Ironically, Kevin McAlinden, his replacement during his period of injury, was selected with the League of Ireland in April 1946 against the Northern Ireland Regional League.

His first representative honour, in the company of Peadar Walsh, came at Daymount Park in May 1947 with a League of Ireland XI against an RAF XI, with the home team victorious by 3-1.

Fred finally got his League cap in March 1948 against the Irish League. On several occasions he was substitute for the International team, for which the Dundalk Democrat noted ‘he would receive a £20 fee.’

The club failed to agree suitable terms with him for the 1948-49 year and Alex Anderson was his last minute replacement for the ‘Scottish’ teams FAI Cup success—Fred ended up with Sligo Rovers. Released at the end of the season, he signed with Leinster Leaguers Grangegorman, where he was spotted by Shamrock Rovers coach Paddy Coad.

Rovers were going through an unusually poor spell, but Fred’s qualities were again recognised by the League of Ireland selectors when he give an outstanding performance against a powerful English League XI, who were held to a 1-0 win at Dalymount Park in April 1951.

In the following month he made his International debut (v. Argentina) and before May was out he had added a second cap (v. Norway).
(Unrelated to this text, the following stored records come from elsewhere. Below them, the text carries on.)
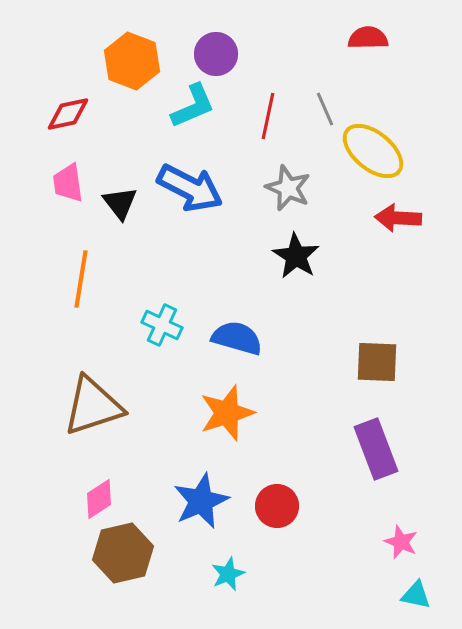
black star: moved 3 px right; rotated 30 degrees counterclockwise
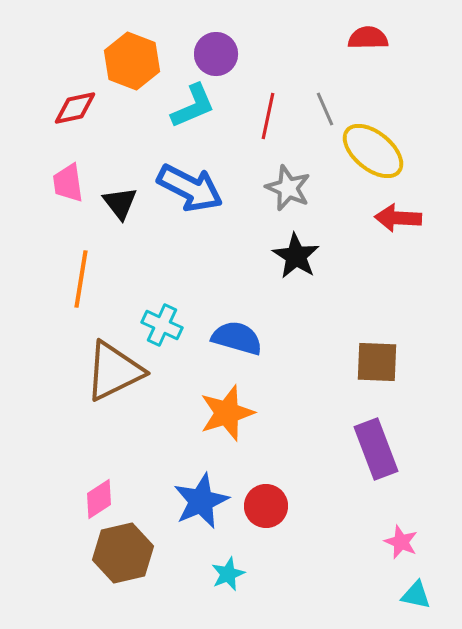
red diamond: moved 7 px right, 6 px up
brown triangle: moved 21 px right, 35 px up; rotated 8 degrees counterclockwise
red circle: moved 11 px left
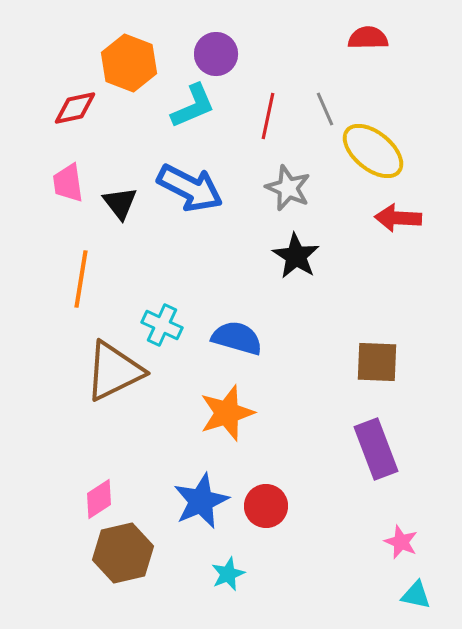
orange hexagon: moved 3 px left, 2 px down
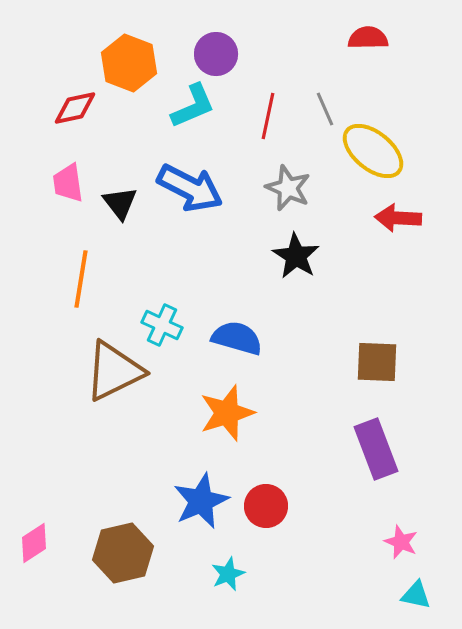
pink diamond: moved 65 px left, 44 px down
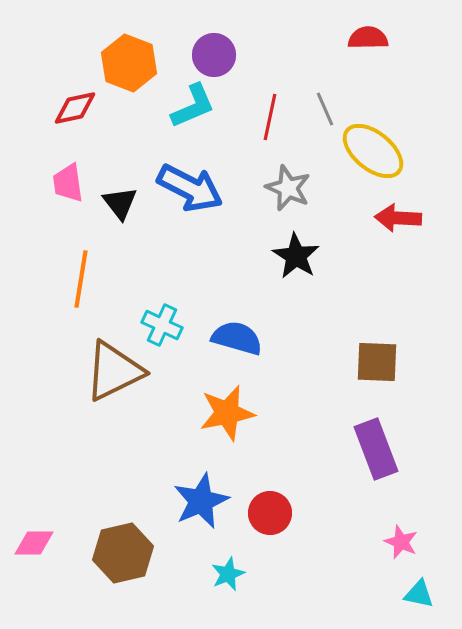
purple circle: moved 2 px left, 1 px down
red line: moved 2 px right, 1 px down
orange star: rotated 6 degrees clockwise
red circle: moved 4 px right, 7 px down
pink diamond: rotated 33 degrees clockwise
cyan triangle: moved 3 px right, 1 px up
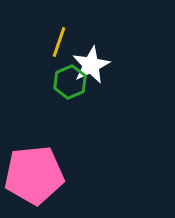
Later that year, and at the age of 32, he exchanged the security of the Revenue Commissioners for the uncertainties of a full time professional footballer when he joined Southampton for a then record League of Ireland fee for a goalkeeper of £4,500.

By October 1951 he had made his debut in the English League Second Division. Over the next 5 seasons he made 136 League and Cup appearances with the Saints and added another three Irish caps to his collection.

He was almost 37 years of age when he played his last Southampton game in April 1956 and the following July he moved to non-League Yeovil Town.

When Tommy Traynor’s FAI Cup performances in 1952 saw him being headhunted by Chelsea, Manchester City and Southampton, it was Freddie’s persuasive skills that convinced Tommy to head for the Dell.

What They Said About Him

“Playing the best football of his career …he made goal-keeping look easy … in brilliant form … if he continues his form so far his signing will have been a shrewd piece of work by the committee … Dundalk Democrat


3 Runners Up: League and City Cup 1947-48; Shield 1946-47.